Source passage:
● ● ●

# Tf-Idf with Wikipedia & Gensim Package

*Gensim, Scipy, Sklearn software examples.*

**Note**: The next sample codes are made using the data obtained after the transformation of Wikipedia dump with `gensim.scripts.make_wikicorpus.py` methods to converted it to Bag of Word model.

**Prerequisites:** Skills in tokenization with nltk, knowledge of Word2Vec Text Representation model.

## Outline

**Main Goal:** To practice how to create _tfidf_ model using Wikipedia corpus. As previous notebook the roadmap it is generate de model, then learn how to extract information from it, and finally how to measure word similarity using the model as base.

- Acquiring and wrangling data for model initialization. 
- Gensim TfIdf model generation/loading example
- Sklearn, Scipy text similarity measures examples
- Gensim original measures examples

This notebook includes the results using `gensim.model.TfIdfModel`, but in order to standarize results with other word-embedding methods a solution with `sklearn.feature_extraction.text.TfidfVectorizer` class is taking as main approach. The TfIdfModel only build a (2,) shape vector instead of  TfidfVectorizer that creates a (300,) shape vector.

**Note**: About Gensim and NLTK software please read the introductions notes about them in [2.01-TfIdf Notebook](2.01-TfIdf.ipynb)

In [1]:
from gensim.models import TfidfModel
from gensim.corpora import TextCorpus, MmCorpus, Dictionary
import numpy as np
import time

In [2]:
corpus_path = '/opt/wiki_es/'

# 1 Acquiring & Wrangling Data

In [3]:
#Loading resources generated priviously with Gensim package
dictionary = Dictionary.load_from_text(corpus_path+'_wordids.txt.bz2')
bow_corpus = MmCorpus(corpus_path+'_bow.mm')



# 2 Generating the Tf-Idf model

In [4]:
try:
    tfidf =TfidfModel.load(corpus_path+'wiki-tfidf.model')

● ● ●

Requirement: Reproduce word for word everything in the Tf-Idf notebook from "# 1 Acquiring" down to "bow_corpus = MmCorpus(corpus_path+'_bow.mm')".

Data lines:
● ● ●

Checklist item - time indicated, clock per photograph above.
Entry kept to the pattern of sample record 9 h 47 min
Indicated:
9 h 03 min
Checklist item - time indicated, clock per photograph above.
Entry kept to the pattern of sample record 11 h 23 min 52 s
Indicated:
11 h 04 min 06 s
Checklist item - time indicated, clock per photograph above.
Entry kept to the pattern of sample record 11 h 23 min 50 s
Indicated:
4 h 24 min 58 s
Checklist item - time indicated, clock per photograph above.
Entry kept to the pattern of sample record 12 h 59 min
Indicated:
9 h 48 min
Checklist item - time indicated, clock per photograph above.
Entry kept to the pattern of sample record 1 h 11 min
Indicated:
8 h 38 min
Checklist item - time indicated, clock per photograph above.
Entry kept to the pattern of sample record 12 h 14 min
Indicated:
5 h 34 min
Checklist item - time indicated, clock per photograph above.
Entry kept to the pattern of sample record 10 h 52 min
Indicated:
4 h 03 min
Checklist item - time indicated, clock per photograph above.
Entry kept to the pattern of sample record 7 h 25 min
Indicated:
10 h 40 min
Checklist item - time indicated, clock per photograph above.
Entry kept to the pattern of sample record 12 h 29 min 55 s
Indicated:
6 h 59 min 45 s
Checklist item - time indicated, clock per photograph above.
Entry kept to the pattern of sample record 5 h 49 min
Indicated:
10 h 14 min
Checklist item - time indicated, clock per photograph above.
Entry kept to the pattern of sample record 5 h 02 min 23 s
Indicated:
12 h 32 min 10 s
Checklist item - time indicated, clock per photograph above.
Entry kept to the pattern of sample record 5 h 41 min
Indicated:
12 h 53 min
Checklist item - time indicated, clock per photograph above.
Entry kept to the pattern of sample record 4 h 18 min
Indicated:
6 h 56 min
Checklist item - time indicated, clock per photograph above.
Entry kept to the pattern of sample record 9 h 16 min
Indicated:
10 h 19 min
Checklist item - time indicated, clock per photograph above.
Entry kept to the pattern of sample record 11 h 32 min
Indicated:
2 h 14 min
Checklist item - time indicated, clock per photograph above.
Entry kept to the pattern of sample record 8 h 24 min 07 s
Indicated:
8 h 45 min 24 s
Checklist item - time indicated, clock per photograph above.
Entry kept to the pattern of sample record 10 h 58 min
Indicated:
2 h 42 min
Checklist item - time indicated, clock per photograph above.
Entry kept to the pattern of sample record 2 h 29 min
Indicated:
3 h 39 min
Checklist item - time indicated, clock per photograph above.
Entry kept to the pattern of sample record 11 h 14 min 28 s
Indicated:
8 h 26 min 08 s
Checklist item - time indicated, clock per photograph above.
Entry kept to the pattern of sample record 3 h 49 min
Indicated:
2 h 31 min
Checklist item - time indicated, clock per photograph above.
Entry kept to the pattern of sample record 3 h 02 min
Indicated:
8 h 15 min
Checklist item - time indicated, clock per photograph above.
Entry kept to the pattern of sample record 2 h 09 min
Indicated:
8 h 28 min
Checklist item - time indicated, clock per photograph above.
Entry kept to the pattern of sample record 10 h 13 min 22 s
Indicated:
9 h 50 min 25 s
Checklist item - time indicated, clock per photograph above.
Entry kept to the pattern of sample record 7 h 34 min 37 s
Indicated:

● ● ●

Reply to the task:
# 1 Acquiring & Wrangling Data

In [3]:
#Loading resources generated priviously with Gensim package
dictionary = Dictionary.load_from_text(corpus_path+'_wordids.txt.bz2')
bow_corpus = MmCorpus(corpus_path+'_bow.mm')